(Edit difference data)
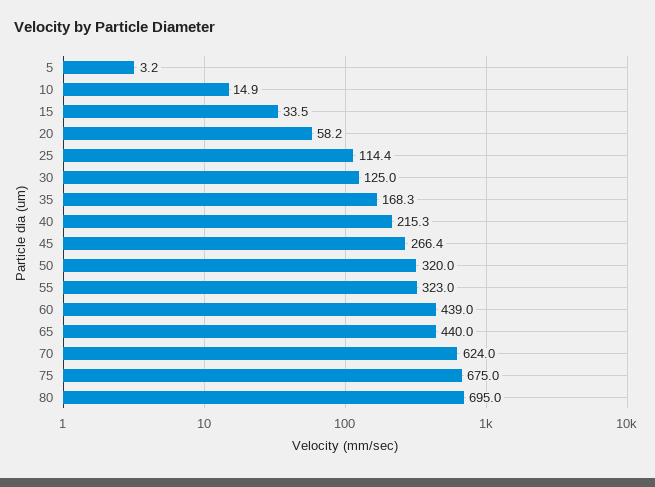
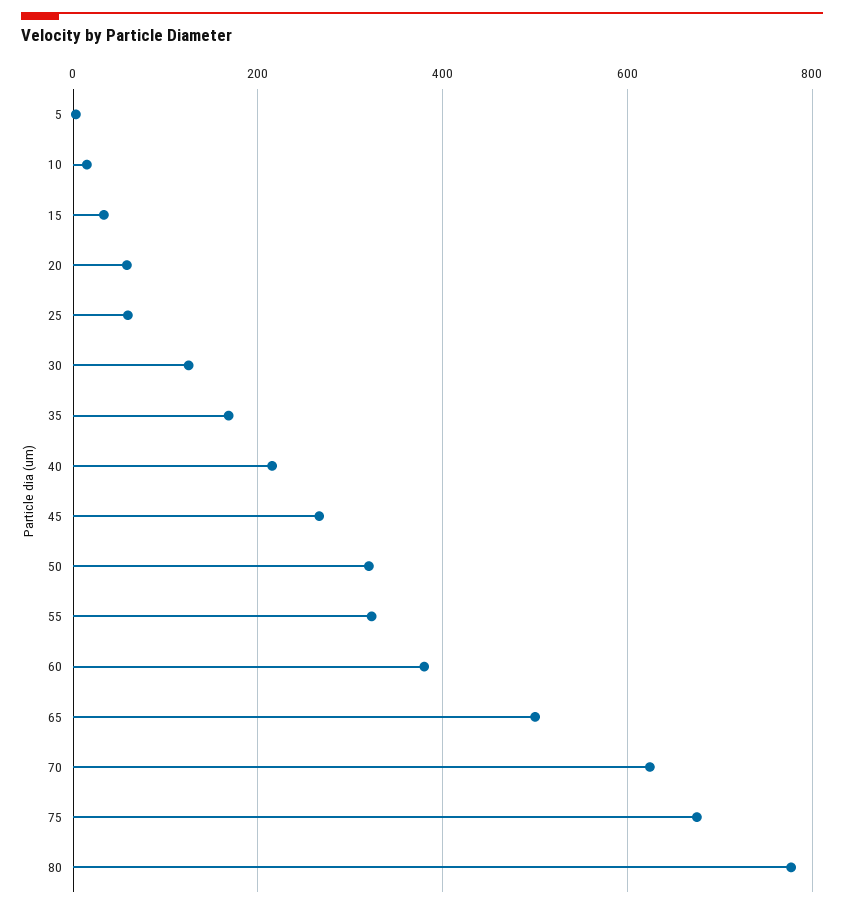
  {
    "5": 3.2,
    "10": 14.9,
    "15": 33.5,
    "20": 58.2,
-   "25": 114.4,
+   "25": 60,
    "30": 125,
    "35": 168.3,
    "40": 215.3,
    "45": 266.4,
    "50": 320,
    "55": 323,
-   "60": 439,
+   "60": 380,
-   "65": 440,
+   "65": 500,
    "70": 624,
    "75": 675,
-   "80": 695
+   "80": 780
  }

▶ REQUIRED ACTION
Every entry above is to be copied verbatim, with the pictures removed.

▶ RESPONSE AREA
  {
    "5": 3.2,
    "10": 14.9,
    "15": 33.5,
    "20": 58.2,
-   "25": 114.4,
+   "25": 60,
    "30": 125,
    "35": 168.3,
    "40": 215.3,
    "45": 266.4,
    "50": 320,
    "55": 323,
-   "60": 439,
+   "60": 380,
-   "65": 440,
+   "65": 500,
    "70": 624,
    "75": 675,
-   "80": 695
+   "80": 780
  }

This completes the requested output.